According to the complaint filed with a unit of the Department of Justice’s Executive Office for Immigration Review, SpaceX refused applications from 2018-2022 from asylum recipients and refugees.
According to the 13-page complaint, SpaceX stated that due to the sensitive rocket technology used by SpaceX as well as U.S. export control laws meant that only those who have green cards or who are U.S. citizens are allowed to work at SpaceX.
The Department of Justice’s Civil Rights Division lawyers state that the interpretation of those laws by SpaceX was inaccurate, therefore the company illegally discriminated against those living in the United States who had been granted refugee or asylum recipient status legally.
Though the complaint does not specifically name Musk, it states that the CEO of SpaceX publicly advanced an incorrect claim that only U.S. citizens or green card holders could work for the company. In 2016, Musk stated during an international space conference that the company is “legally prevented from hiring anyone” who does not have a green card. In 2020, Musk wrote that “rockets are considered advanced weapons technology” and therefore laws require employees of SpaceX to have a green card.
According to the complaint, SpaceX hired for positions such as baristas and cooks that had no connection to sensitive technology. It’s not clear if those who applied for those positions were also turned away for not having a green card.

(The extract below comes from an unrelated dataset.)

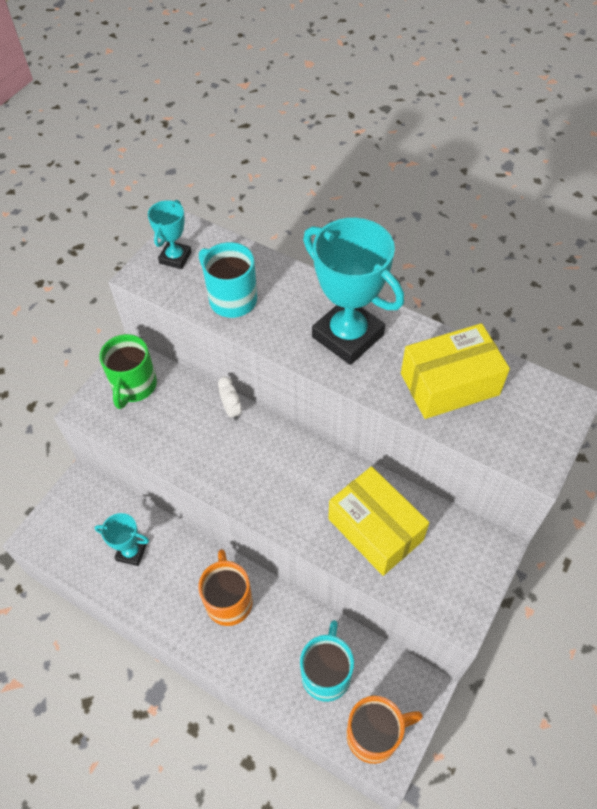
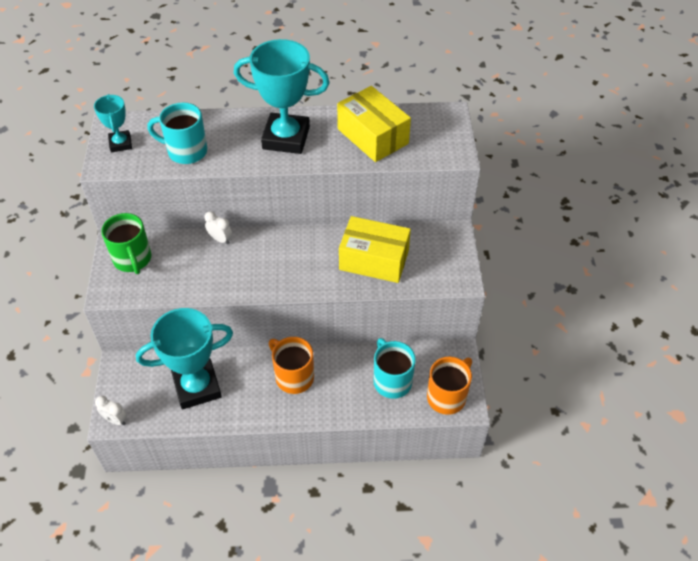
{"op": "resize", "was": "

The Department of Justice began the investigation into SpaceX in 2020 after a non-citizen filed a complaint of employment discrimination with the Immigrant and Employee Rights Section of the Department of Justice.
The Department of Justice is requesting an administrative law judge order the company to stop its alleged practice of illegal hiring, pay a civil penalty of an unspecified amount, considering hiring applicants who had been affected by the policy as well as provide back pay to those impacted.